§ **THE TASK**
Count how many lines in the data below contain the string "horizontal", and reply with that number alone.

§ **STORED ROWS**
** Begin **
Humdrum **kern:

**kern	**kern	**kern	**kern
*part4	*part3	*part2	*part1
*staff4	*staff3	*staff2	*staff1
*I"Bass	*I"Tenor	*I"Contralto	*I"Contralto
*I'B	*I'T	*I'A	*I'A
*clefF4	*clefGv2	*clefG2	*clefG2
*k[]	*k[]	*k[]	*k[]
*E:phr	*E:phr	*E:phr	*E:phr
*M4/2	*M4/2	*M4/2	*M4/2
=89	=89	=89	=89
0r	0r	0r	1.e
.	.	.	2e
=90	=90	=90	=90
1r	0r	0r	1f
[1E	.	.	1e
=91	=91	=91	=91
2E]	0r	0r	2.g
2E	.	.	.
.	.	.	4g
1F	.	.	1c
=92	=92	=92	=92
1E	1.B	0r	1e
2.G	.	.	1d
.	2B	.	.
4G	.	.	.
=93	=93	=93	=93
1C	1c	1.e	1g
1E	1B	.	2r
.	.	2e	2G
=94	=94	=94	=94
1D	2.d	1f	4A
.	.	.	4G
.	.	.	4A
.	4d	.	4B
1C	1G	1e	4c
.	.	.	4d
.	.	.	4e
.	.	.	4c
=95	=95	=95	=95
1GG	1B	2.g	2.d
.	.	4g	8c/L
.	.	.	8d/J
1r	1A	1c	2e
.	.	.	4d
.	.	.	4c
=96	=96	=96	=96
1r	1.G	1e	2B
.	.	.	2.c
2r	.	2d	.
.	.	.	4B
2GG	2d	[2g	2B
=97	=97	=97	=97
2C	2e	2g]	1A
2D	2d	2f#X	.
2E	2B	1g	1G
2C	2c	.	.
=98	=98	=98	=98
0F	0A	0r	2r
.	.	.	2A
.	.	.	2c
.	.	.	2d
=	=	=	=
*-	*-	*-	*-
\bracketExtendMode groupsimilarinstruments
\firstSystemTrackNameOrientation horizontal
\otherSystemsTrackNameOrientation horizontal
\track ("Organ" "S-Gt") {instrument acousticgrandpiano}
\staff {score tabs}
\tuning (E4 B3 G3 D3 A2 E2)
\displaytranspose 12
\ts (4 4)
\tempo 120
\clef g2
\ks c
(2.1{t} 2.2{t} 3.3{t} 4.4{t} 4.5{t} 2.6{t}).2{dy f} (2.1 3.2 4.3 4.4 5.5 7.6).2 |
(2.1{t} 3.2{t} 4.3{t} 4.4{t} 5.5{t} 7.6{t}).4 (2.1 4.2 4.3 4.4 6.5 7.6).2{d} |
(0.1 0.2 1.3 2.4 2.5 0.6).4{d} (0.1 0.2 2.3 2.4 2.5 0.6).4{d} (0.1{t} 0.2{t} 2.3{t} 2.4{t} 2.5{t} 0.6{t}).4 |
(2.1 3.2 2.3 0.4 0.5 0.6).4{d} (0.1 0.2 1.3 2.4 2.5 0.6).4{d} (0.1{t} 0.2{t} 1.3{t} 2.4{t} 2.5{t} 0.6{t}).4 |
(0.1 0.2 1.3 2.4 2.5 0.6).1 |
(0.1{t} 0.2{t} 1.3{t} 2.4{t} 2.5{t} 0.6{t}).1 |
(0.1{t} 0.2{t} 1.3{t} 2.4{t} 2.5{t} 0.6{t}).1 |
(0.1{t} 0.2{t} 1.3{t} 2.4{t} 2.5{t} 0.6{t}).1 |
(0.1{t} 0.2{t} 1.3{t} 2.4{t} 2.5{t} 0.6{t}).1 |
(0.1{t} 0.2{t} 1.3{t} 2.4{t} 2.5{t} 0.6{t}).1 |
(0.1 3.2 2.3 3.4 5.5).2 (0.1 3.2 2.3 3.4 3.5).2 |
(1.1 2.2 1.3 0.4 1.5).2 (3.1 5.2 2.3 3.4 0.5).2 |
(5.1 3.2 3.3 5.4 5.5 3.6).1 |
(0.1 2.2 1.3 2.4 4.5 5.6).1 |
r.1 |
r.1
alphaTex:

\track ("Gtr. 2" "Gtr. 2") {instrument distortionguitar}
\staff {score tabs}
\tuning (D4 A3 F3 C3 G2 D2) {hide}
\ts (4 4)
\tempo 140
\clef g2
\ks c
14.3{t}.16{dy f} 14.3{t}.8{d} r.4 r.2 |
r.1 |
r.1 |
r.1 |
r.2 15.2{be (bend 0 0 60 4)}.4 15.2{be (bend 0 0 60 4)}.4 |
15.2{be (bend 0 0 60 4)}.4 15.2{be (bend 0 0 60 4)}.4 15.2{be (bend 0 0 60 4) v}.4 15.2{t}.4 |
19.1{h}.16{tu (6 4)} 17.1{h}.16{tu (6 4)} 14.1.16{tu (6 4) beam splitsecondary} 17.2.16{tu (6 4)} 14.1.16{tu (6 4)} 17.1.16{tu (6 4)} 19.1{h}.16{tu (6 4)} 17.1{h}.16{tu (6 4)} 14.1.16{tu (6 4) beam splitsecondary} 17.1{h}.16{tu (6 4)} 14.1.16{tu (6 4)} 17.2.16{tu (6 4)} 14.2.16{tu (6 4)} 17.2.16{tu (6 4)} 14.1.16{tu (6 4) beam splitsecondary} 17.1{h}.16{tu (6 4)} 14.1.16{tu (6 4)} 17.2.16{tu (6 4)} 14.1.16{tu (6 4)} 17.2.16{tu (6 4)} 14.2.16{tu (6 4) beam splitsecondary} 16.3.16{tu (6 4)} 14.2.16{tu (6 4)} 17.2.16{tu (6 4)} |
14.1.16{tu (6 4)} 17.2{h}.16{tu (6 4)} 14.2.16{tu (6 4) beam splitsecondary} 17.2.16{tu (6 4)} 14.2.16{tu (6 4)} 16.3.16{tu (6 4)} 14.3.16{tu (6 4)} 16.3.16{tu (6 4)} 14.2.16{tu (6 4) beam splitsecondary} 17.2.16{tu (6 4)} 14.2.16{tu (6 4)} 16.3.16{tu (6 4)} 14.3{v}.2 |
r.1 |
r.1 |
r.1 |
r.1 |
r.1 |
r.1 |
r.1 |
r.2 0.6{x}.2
** End **
§ **RESPONSE**
2